According to Rick Vise, chief, Security Operations Branch, Directorate of Emergency Services, warrants are discovered at gates through a scan using the handheld devise, Mobilisa, or through a National Crime Information Center-III background check. These checks are conducted as random anti-terrorism measures or when processing a post-pass request, he said.
This process, though it may seem an inconvenience at times, is the post's "first-line of defense against any criminal misconduct or potential threat," said Don Rose, deputy director, DES.
Most warrants discovered at the gates are for non-violent offenses, such as failures to appear in court for traffic violations. In fact, "many people have no idea they have a warrant and are shocked when told," Rose said.
The reason for their surprise? According to Rose, "many people do not know they have a warrant, because they forgot to pay a traffic fine or purposely do not pay the fine, because they do not consider the consequences of that action."
Rose also pointed out that in a civilian community, a person can go years with a warrant, as it may go undiscovered until a person comes in contact with law enforcement.
But not at Fort Leonard Wood, where thousands of employees and visitors are greeted daily by military police and security guards who are responsible for implementing unique force protection and security requirements.
And though the majority of outstanding warrants are for non-violent, traffic-related offenses, Rose said "it is important to screen all warrants for those that may be intentionally evading law enforcement or out to cause further harm."
For Fort Leonard Wood's Civilian Liaison and Installation Bar coordinator, Buck Tanner, "A crime is a crime, and having a warrant is serious."

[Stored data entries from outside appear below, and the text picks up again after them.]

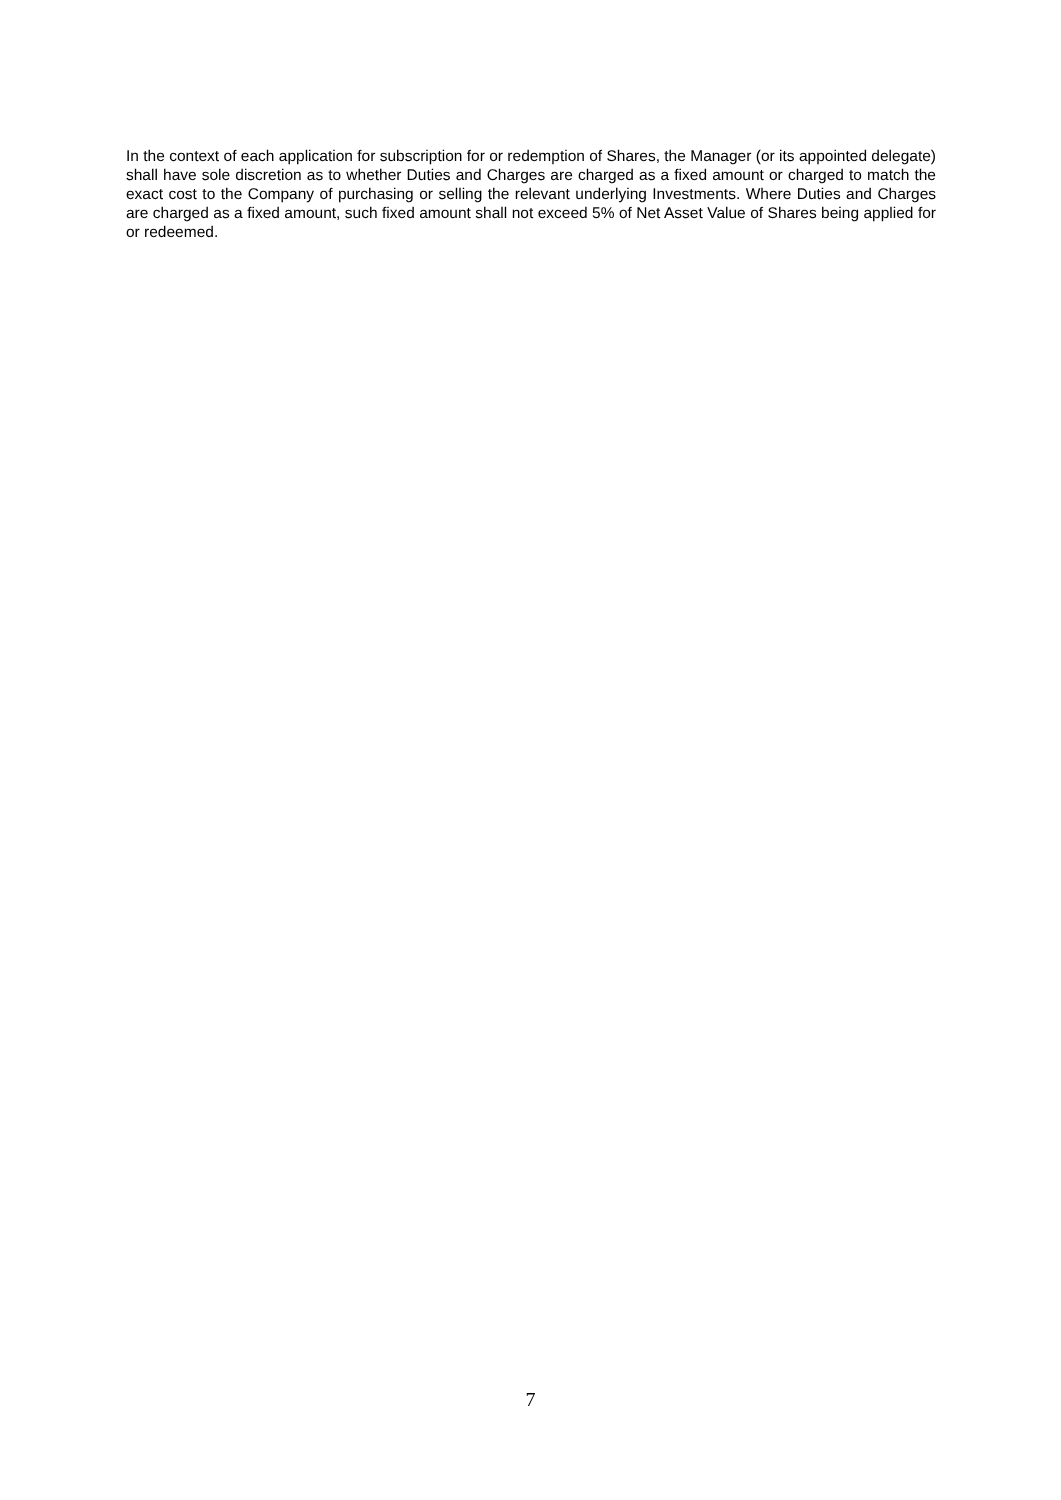In the context of each application for subscription for or redemption of Shares, the Manager (or its appointed delegate) shall have sole discretion as to whether Duties and Charges are charged as a fixed amount or charged to match the exact cost to the Company of purchasing or selling the relevant underlying Investments. Where Duties and Charges are charged as a fixed amount, such fixed amount shall not exceed 5% of Net Asset Value of Shares being applied for or redeemed.
7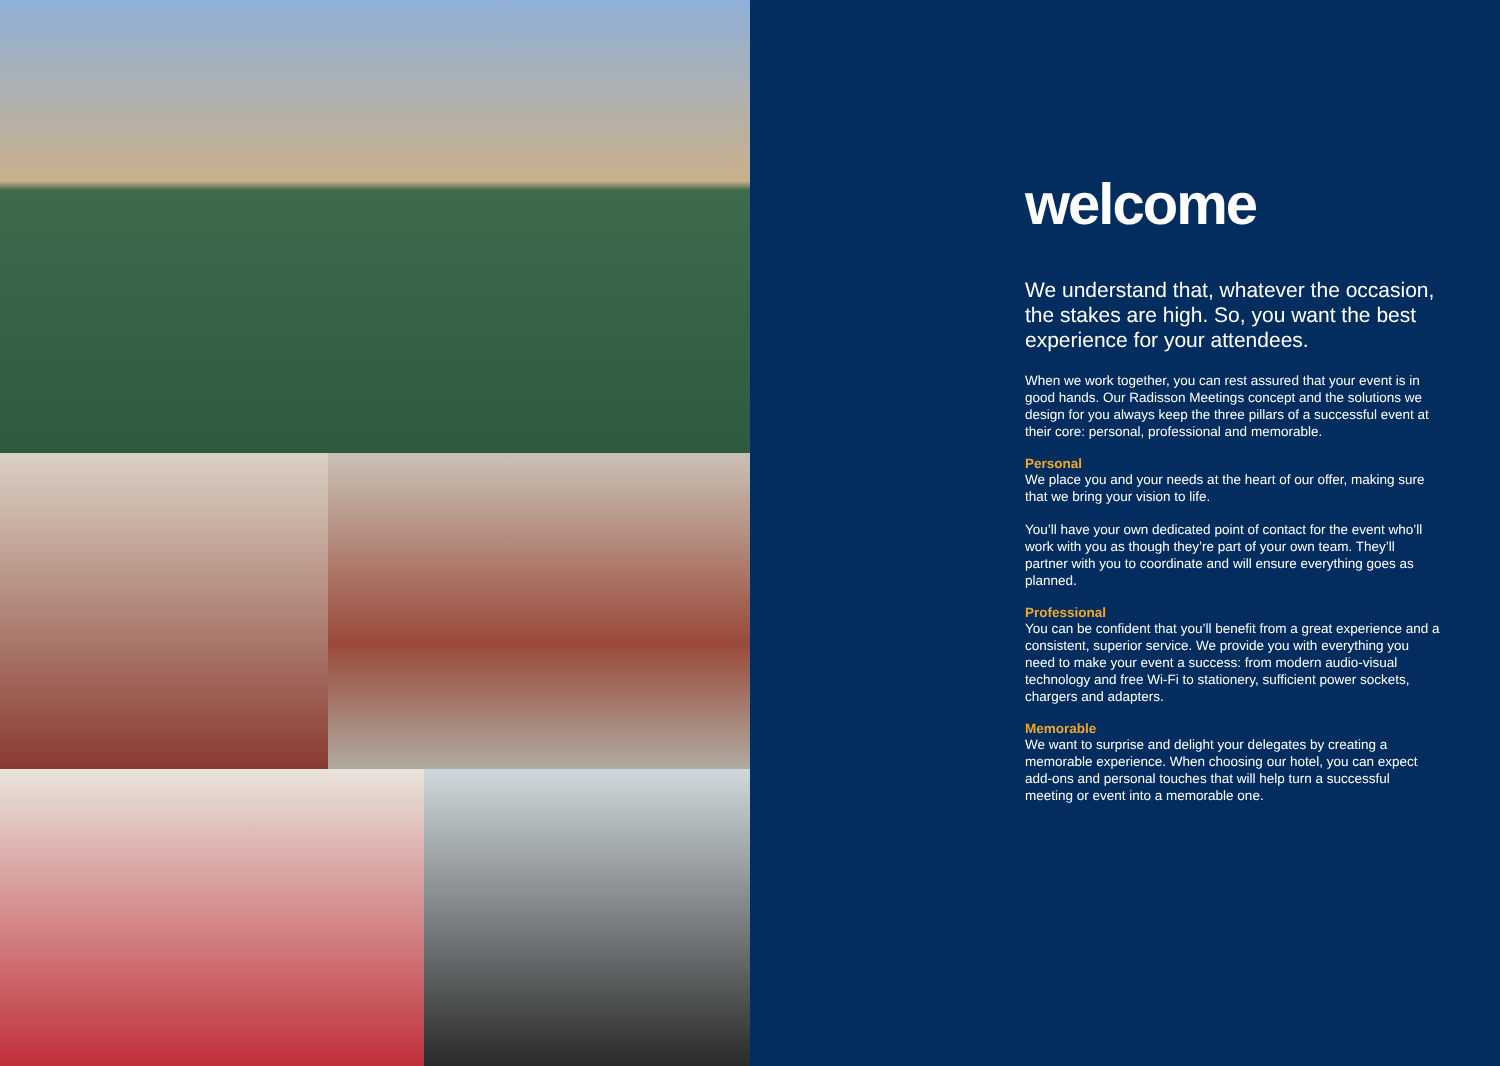welcome
We understand that, whatever the occasion, the stakes are high. So, you want the best experience for your attendees.
When we work together, you can rest assured that your event is in good hands. Our Radisson Meetings concept and the solutions we design for you always keep the three pillars of a successful event at their core: personal, professional and memorable.
Personal
We place you and your needs at the heart of our offer, making sure that we bring your vision to life.
You’ll have your own dedicated point of contact for the event who’ll work with you as though they’re part of your own team. They’ll partner with you to coordinate and will ensure everything goes as planned.
Professional
You can be confident that you’ll benefit from a great experience and a consistent, superior service. We provide you with everything you need to make your event a success: from modern audio-visual technology and free Wi-Fi to stationery, sufficient power sockets, chargers and adapters.
Memorable
We want to surprise and delight your delegates by creating a memorable experience. When choosing our hotel, you can expect add-ons and personal touches that will help turn a successful meeting or event into a memorable one.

"If you have a warrant, they are going to arrest you, and no matter what the warrant is for, you can be extradited," said Tanner, who has been working with warrants on Fort Leonard Wood for the past 23 years.
Soldiers trying to enter post with active warrants are arrested and taken to the MP station, where they are released to their chain of command.

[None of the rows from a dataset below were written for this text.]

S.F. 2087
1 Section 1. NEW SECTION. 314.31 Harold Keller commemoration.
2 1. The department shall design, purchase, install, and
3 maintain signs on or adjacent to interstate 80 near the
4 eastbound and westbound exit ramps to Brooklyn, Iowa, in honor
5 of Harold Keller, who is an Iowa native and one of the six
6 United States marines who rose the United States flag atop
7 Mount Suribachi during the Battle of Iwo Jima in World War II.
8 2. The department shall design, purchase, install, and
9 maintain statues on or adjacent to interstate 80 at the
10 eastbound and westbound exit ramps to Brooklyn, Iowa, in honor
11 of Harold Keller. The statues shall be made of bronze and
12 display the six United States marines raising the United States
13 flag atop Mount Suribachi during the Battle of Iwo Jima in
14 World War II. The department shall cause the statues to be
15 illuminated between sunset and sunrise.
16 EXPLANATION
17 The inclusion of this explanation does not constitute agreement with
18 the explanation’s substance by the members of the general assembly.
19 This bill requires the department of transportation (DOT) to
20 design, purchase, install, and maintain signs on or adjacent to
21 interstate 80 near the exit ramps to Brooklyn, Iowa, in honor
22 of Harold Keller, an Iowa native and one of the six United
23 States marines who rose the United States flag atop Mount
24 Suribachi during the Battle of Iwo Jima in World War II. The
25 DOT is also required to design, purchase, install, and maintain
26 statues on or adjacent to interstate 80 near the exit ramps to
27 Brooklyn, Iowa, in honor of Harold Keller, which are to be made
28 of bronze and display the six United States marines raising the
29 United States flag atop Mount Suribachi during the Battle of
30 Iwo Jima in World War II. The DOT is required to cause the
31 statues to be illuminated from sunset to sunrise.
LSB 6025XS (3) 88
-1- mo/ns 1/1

"The chain of command is provided information related to the warrant, so that the Soldier can take appropriate actions to resolve the warrant with the issuing agency," Rose said.
Civilians are processed depending on the issuing agencies' desires, according to Rose.
"Issuing agencies have the option of extraditing the person in which the warrant was issued or to not extradite," Rose said.
If the issuing agency wishes to extradite, that person is arrested, transported to the military police station, processed and then released to the Pulaski County Sheriff's Department for further processing.
And what happens if the issuing agency declines to extradite? "The person is denied access to the installation," Rose said.
Tanner offered a piece of advice for those who may be wondering if they have an active warrant.
"Check out Missouri Case net; you can type in your name and the site will pull up all actions against you," Tanner said referring to the website, www.courts.mo.gov/casenet.